■ **EXCERPTED PASSAGE**
---*---

Muncho Lake is far away from most crowds (unless you count mosquitos)
Photo: dvs

Where are the ethics in all of this?

We frequently receive emails asking if we’ll resell someone’s reservation. There are also requests to hold a newly canceled spot, so, they can book it. Some even call us from the entrance to Yosemite and ask us to magically “create” a same-day booking for them (I kid you not).

As I’m sure you can understand, we do none of those things. We avoid such actions for two reasons. First, we’re incapable of doing some of these things because of… like… reality. Second, we aren’t jerks (even if our respective teenage kids sometimes disagree) Neither of us are willing to do unethical things.

You might wonder what we’re trying to achieve through all of this. Or, if you’re more cynical, you figure we’re just in it to make a buck. Truth is, we built Campnab to solve a problem we had: we couldn’t find any open campsites. We didn’t set out to build a company. We just kept helping campers find campsites, and soon it became a full-time job.

No matter what I say, some will consider us vultures. In truth, though, we help a lot of people go camping. Without our service, they’d miss out on these memories.

---*---

■ **PARTS OF THE EXERCISE**
**a)** For each statement, say yes or no on whether it agrees with the Campnab passage, quoting the deciding words: (i) Campnab was built to solve the founders' own trouble finding open campsites; (ii) Campnab will hold a newly canceled spot for someone who asks; (iii) the founders set out from the start to build a company.
**b)** Pick up the Campnab passage after its final sentence and continue it.
The listing that comes after this is separate material and not part of the Campnab passage.

---*---

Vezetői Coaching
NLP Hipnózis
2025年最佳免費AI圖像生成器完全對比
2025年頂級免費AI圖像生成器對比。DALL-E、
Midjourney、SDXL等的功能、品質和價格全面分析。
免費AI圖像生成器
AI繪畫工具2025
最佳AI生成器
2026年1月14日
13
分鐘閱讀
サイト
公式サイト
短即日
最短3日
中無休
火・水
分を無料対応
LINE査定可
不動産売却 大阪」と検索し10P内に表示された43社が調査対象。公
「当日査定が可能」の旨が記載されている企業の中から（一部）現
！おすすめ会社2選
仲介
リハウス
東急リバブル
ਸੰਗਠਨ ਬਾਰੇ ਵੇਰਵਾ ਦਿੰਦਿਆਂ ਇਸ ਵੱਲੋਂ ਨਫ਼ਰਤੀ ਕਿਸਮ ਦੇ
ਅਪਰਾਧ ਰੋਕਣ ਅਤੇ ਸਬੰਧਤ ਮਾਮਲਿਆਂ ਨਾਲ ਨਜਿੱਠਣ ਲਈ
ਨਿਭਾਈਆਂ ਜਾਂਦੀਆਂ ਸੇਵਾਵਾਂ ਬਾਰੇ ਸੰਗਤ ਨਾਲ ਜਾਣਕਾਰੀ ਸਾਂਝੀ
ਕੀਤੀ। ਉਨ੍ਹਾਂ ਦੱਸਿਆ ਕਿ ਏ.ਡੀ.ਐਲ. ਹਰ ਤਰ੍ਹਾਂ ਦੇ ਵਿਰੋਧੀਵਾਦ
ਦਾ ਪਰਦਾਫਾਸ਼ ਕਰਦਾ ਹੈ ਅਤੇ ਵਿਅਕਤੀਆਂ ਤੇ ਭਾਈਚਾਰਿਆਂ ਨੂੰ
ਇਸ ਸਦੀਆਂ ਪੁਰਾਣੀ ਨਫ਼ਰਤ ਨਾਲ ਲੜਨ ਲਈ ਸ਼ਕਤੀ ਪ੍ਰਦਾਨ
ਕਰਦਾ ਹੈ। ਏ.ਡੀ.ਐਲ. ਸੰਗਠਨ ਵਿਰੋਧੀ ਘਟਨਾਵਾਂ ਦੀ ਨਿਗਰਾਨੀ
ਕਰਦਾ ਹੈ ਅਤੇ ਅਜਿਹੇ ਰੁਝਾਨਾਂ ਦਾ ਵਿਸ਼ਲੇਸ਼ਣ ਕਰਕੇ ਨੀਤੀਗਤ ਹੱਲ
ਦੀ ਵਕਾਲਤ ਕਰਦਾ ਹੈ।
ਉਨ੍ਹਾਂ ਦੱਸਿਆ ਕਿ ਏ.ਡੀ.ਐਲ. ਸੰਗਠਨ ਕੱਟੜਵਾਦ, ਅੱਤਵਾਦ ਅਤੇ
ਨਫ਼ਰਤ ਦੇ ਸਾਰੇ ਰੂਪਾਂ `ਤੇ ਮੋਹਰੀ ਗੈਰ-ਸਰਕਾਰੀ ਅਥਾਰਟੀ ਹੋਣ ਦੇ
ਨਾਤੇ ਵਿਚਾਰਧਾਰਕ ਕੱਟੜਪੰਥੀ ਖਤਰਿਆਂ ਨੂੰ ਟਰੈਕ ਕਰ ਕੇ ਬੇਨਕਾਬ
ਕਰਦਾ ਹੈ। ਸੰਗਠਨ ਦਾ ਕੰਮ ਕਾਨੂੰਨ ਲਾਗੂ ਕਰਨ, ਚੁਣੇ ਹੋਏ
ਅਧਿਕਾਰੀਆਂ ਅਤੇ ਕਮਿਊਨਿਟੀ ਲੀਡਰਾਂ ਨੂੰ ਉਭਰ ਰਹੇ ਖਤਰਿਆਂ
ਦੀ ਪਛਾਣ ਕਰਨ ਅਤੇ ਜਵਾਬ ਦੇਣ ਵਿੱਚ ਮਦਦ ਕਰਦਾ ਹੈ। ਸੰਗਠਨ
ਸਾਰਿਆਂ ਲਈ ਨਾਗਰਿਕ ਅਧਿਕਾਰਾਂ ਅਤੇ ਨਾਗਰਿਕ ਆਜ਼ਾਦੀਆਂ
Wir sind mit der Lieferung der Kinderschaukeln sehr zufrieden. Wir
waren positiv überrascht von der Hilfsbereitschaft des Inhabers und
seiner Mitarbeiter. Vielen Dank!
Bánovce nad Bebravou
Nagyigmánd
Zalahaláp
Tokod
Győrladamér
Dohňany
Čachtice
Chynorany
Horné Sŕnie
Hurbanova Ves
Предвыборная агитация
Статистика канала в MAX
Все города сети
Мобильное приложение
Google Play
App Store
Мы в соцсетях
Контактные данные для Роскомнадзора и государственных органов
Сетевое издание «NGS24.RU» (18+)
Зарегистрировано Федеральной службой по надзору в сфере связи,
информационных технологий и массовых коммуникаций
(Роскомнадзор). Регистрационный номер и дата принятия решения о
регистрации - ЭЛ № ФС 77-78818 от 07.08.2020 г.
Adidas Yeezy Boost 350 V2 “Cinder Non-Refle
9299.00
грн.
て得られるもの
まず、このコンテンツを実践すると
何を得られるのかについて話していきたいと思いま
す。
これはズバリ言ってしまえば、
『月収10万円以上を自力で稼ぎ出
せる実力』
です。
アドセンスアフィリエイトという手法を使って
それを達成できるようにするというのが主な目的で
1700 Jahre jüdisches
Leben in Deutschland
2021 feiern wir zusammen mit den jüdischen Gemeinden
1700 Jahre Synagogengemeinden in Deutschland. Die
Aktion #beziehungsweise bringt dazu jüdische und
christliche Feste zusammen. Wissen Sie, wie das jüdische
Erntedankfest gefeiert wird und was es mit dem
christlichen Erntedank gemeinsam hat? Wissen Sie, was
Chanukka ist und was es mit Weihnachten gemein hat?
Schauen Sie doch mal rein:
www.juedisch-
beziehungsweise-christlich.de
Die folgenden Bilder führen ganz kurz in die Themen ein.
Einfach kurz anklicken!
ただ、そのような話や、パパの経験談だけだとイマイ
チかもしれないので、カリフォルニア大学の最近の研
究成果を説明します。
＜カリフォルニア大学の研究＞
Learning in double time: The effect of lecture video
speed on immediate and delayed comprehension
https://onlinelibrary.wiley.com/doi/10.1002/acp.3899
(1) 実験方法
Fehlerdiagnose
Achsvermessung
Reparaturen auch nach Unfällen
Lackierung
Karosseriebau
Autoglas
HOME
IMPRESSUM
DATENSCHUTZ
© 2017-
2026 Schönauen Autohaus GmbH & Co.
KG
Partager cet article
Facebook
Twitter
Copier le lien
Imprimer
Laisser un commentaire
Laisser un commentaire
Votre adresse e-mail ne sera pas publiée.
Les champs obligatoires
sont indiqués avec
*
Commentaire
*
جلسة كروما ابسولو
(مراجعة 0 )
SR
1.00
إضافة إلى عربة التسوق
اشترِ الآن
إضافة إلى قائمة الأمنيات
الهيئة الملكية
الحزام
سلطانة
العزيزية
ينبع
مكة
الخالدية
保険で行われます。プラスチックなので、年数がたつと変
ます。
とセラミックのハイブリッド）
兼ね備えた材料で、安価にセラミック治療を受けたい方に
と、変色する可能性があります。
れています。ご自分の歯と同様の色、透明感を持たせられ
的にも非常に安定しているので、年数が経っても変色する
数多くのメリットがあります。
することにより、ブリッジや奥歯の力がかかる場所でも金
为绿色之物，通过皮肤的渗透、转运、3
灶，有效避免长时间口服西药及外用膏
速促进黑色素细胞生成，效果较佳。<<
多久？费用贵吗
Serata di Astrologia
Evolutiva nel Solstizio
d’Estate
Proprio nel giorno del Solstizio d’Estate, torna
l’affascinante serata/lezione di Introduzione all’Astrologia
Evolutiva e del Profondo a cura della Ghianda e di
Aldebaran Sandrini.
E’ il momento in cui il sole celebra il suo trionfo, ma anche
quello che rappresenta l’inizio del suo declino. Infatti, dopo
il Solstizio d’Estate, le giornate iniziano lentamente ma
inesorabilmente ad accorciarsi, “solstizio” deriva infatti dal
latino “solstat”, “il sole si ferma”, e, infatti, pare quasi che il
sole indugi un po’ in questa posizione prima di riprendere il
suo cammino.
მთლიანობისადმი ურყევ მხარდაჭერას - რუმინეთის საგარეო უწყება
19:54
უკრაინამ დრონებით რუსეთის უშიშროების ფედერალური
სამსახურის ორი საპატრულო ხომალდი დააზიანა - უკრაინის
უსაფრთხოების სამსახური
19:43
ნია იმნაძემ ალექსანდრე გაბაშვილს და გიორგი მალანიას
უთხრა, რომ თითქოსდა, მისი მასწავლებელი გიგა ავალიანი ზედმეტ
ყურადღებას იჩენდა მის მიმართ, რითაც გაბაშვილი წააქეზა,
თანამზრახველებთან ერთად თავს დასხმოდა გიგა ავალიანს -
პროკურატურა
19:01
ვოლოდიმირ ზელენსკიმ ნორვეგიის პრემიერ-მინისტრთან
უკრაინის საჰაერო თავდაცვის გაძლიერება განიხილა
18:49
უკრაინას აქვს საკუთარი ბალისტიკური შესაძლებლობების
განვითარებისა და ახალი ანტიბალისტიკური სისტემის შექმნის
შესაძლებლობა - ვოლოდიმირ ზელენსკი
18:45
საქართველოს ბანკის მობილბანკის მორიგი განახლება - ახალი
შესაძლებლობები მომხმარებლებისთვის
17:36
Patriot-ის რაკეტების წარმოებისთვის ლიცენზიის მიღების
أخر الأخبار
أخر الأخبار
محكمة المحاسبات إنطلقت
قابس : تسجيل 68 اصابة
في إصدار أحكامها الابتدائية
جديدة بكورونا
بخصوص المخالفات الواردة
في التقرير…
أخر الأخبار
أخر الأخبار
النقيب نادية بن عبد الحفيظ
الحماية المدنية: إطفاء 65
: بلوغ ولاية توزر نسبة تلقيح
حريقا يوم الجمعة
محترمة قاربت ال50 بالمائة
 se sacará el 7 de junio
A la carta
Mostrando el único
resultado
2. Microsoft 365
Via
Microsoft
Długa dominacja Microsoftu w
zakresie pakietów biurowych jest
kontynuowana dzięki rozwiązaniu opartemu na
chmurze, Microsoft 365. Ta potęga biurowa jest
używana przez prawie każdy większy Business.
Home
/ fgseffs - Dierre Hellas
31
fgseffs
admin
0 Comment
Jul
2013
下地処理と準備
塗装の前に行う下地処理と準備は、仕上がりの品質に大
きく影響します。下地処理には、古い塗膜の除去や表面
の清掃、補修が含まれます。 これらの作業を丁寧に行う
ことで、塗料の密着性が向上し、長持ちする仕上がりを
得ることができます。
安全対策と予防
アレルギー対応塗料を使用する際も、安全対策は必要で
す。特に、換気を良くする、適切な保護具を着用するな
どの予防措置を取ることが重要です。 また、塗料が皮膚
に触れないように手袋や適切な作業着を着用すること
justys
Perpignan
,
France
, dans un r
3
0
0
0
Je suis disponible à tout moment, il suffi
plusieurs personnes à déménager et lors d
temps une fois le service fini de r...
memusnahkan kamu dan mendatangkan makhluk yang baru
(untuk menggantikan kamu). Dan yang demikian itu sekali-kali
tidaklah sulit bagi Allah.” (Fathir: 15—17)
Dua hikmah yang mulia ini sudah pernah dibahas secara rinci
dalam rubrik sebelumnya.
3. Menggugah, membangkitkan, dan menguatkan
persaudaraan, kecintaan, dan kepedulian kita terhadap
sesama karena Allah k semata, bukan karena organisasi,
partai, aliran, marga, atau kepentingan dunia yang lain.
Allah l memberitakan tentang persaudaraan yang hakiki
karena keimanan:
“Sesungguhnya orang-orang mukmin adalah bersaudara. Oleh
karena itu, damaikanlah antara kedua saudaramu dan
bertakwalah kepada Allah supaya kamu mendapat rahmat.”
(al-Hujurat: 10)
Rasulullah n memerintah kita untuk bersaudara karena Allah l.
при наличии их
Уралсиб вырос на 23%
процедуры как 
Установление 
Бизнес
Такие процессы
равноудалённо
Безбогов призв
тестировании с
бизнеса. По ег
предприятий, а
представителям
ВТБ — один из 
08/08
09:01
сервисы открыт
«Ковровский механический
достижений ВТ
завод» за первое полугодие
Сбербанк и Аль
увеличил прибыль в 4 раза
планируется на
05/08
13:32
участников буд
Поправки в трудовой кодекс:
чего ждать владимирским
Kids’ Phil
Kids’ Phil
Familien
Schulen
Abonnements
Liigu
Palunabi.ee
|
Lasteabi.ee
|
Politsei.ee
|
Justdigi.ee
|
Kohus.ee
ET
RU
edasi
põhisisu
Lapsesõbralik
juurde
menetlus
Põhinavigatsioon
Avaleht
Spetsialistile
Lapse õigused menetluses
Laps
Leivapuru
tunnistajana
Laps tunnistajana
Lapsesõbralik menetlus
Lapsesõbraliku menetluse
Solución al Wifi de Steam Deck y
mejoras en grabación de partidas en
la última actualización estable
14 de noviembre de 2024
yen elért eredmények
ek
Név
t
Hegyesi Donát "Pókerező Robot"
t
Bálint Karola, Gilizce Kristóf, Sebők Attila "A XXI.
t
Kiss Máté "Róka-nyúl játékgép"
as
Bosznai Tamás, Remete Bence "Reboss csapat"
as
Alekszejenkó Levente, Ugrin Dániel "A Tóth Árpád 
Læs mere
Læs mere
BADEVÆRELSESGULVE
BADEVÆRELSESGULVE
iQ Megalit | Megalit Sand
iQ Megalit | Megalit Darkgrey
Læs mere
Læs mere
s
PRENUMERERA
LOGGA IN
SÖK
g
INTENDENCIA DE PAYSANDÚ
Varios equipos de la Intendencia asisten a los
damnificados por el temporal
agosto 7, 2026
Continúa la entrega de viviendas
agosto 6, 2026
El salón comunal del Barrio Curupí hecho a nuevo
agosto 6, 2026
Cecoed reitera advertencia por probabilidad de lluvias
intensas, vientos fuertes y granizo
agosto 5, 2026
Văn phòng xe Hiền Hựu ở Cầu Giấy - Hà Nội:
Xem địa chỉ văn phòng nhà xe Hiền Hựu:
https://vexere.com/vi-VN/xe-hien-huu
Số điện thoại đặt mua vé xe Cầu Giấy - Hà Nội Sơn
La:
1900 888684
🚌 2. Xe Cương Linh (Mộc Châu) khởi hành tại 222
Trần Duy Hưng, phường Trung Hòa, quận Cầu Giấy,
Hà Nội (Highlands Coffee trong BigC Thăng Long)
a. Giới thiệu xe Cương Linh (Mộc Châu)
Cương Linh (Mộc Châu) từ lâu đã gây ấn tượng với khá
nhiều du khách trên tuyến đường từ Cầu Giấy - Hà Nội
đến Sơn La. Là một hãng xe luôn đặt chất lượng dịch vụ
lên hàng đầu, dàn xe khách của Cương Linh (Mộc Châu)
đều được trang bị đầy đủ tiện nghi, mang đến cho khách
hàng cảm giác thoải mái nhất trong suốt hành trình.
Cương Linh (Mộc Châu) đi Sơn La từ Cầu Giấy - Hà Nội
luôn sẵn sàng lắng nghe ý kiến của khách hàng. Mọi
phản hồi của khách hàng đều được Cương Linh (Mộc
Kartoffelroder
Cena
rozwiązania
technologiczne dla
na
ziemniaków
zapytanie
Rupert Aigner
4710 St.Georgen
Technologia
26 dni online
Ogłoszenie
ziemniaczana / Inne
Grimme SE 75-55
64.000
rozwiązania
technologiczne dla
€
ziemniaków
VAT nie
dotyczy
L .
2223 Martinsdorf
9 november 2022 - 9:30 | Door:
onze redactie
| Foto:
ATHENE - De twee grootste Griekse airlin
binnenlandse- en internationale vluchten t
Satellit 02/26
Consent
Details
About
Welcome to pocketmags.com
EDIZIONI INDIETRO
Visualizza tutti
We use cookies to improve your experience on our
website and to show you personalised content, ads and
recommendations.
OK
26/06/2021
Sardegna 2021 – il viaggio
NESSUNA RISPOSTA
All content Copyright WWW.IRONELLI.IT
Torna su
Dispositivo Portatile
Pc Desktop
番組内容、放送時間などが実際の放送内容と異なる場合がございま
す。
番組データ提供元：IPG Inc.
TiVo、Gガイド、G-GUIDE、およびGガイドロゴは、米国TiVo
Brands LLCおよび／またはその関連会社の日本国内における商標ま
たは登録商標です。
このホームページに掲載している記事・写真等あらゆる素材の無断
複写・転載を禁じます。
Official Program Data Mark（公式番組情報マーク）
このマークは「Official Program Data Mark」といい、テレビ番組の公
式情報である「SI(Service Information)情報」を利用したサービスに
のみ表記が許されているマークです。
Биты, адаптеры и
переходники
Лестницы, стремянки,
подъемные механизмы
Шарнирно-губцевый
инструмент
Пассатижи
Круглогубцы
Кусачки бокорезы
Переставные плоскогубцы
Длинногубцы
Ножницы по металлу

---*---

■ **ANSWERS TO EACH TASK**
**a)**
(i) Yes: "we built Campnab to solve a problem we had: we couldn’t find any open campsites."
(ii) No: "we do none of those things."
(iii) No: "We didn’t set out to build a company."

**b)**
I’ll tell you what grinds my gears. I’m livid when I visit a sold-out campground and see a large number of campsites vacant. This is wasteful and completely unnecessary. Forget bots. The real problem is when folks hoard campsite reservations and skip the days they don’t want—or fail to even show up. This is the problem Campnab directly solves. In doing so, it generates added revenue for parks.

Sunrise at Heartbreak Rock in Joshua Tree National Park
Photo: Hannah Schwalbe

In case you’re wondering, we took server load into account when we designed Campnab. It’s built in a way that minimizes impact on parks’ websites. This ensures that we don’t add any stress to their servers. We also believe that this is less taxing than large numbers of people clicking Refresh repeatedly.

Possible government-scale interventions

The supply of campsites will remain scarce regardless of the changes any jurisdiction makes. Nevertheless, on the governance end of this situation, some changes probably deserve consideration. One hopes some changes might make the situation a little less frantic.

States/provinces could offer preferential treatment to residents. This could come in the form of earmarking some campsites to those who live within the region. Additionally, they might consider opening up reservations to residents a few hours early. I can’t see this notably improving the shortages, though. A great deal of travel has been in state/province this year as a result of the pandemic—and we haven’t witnessed any less demand.

Booking systems could be reconfigured to identify those who fail to occupy the campsite they booked. Chronic offenders might then be barred from making reservations for a set period. This, however, is a non-trivial task, and motivated individuals would find a workaround for it. A simpler solution might be to limit the number of reservations any individual can make. (But folks would find workarounds for this, too.)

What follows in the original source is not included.